Since at equilibrium, Moles of CO= Moles of Zn= moles of CO2 (as no information about initial moles are given)
If no information is given, you should just give the three amounts names and treat them as unknowns.
ZnO is exposed to pure CO at 1300 K
This means that initially there is no carbon dioxide and no elemental zinc. Carbon dioxide and elemental zinc will be present in a 1:1 ratio because that is the ratio they are produced at.

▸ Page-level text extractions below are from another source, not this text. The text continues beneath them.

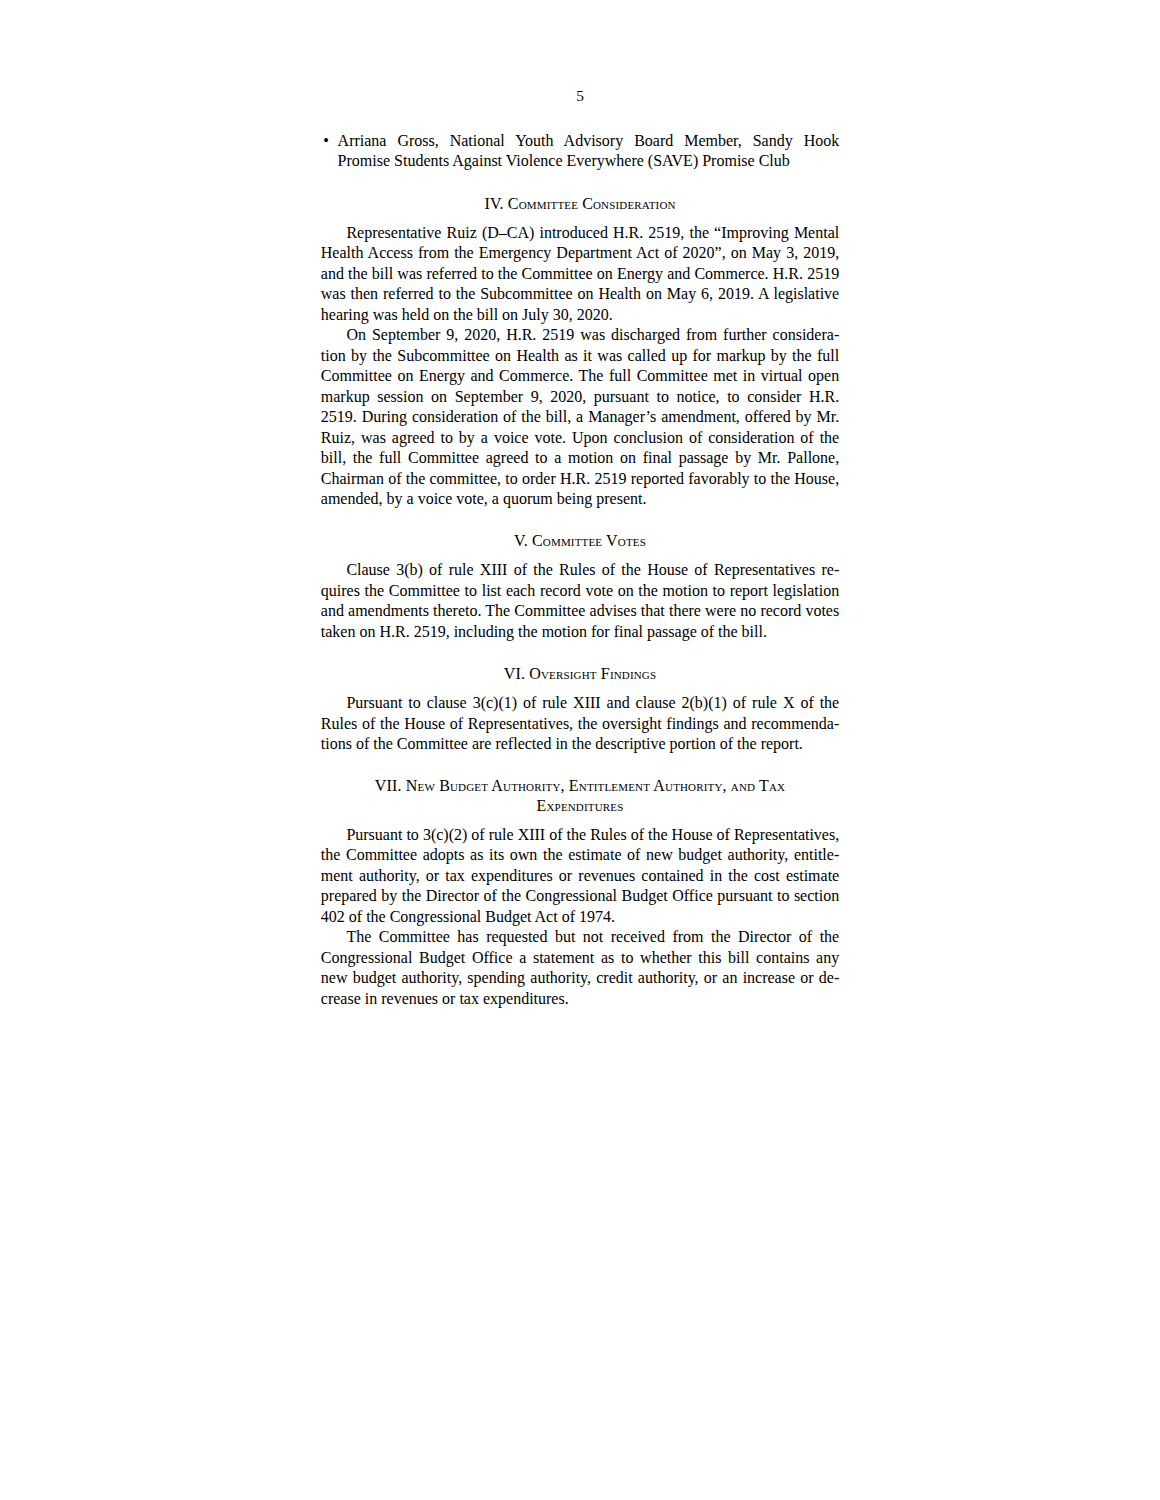5
Arriana Gross, National Youth Advisory Board Member, Sandy Hook Promise Students Against Violence Everywhere (SAVE) Promise Club
IV. Committee Consideration
Representative Ruiz (D–CA) introduced H.R. 2519, the “Improving Mental Health Access from the Emergency Department Act of 2020”, on May 3, 2019, and the bill was referred to the Committee on Energy and Commerce. H.R. 2519 was then referred to the Subcommittee on Health on May 6, 2019. A legislative hearing was held on the bill on July 30, 2020.
On September 9, 2020, H.R. 2519 was discharged from further consideration by the Subcommittee on Health as it was called up for markup by the full Committee on Energy and Commerce. The full Committee met in virtual open markup session on September 9, 2020, pursuant to notice, to consider H.R. 2519. During consideration of the bill, a Manager’s amendment, offered by Mr. Ruiz, was agreed to by a voice vote. Upon conclusion of consideration of the bill, the full Committee agreed to a motion on final passage by Mr. Pallone, Chairman of the committee, to order H.R. 2519 reported favorably to the House, amended, by a voice vote, a quorum being present.
V. Committee Votes
Clause 3(b) of rule XIII of the Rules of the House of Representatives requires the Committee to list each record vote on the motion to report legislation and amendments thereto. The Committee advises that there were no record votes taken on H.R. 2519, including the motion for final passage of the bill.
VI. Oversight Findings
Pursuant to clause 3(c)(1) of rule XIII and clause 2(b)(1) of rule X of the Rules of the House of Representatives, the oversight findings and recommendations of the Committee are reflected in the descriptive portion of the report.
VII. New Budget Authority, Entitlement Authority, and Tax
Expenditures
Pursuant to 3(c)(2) of rule XIII of the Rules of the House of Representatives, the Committee adopts as its own the estimate of new budget authority, entitlement authority, or tax expenditures or revenues contained in the cost estimate prepared by the Director of the Congressional Budget Office pursuant to section 402 of the Congressional Budget Act of 1974.
The Committee has requested but not received from the Director of the Congressional Budget Office a statement as to whether this bill contains any new budget authority, spending authority, credit authority, or an increase or decrease in revenues or tax expenditures.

The density of the gas mixture is 0.344 g/L at the same temperature.
Let's find the density of pure CO at 1300 K and 1 atm pressure, assuming it behaves as ideal gas.
$$\rho_1 = m/V = M n / V = M P / (R T) = $$ $$\frac{\pu{28.01 g/mol} \cdot \pu{1 atm}}{\pu{0.08206 L atm K-1 mol-1}\cdot \pu{1300 K}} = \pu{0.2626 g/L}$$
And now the density of a 1:1 mixture of carbon dioxide and zinc under the same conditions. The average molar mass of the two species is 0.5 (65.4 + 44.01) g/mol.
$$\rho_2 = m/V = M_\mathrm{ave} n / V = M P / (R T) = $$ $$\frac{\pu{54.71 g/mol} \cdot \pu{1 atm}}{\pu{8.314 J K-1 mol-1}\cdot \pu{1300 K}} = \pu{0.5129 gm3 g/L}$$
So the density of the gas for pure reactants is lower than the observed density, and the density for pure products is higher. The equilibrium mixture contains some reactant and some product, and the density is a weighted average of the two densities just calculated (with $X_\ce{CO}$ the mole fraction of carbon monoxide in the gas phase of the reaction mixture):
$$\rho = X_\ce{CO} \rho_1 + (1-X_\ce{CO}) \rho_2$$
We can solve for $X_\ce{CO}$ and calculate its value:
$$\rho - \rho_2 = X_\ce{CO} (\rho_1 - \rho_2)$$
$$ X_\ce{CO} = \frac{\rho - \rho_2}{\rho_1 - \rho_2} = 0.675 $$
So the partial pressure of carbon monoxide is 0.675 atm.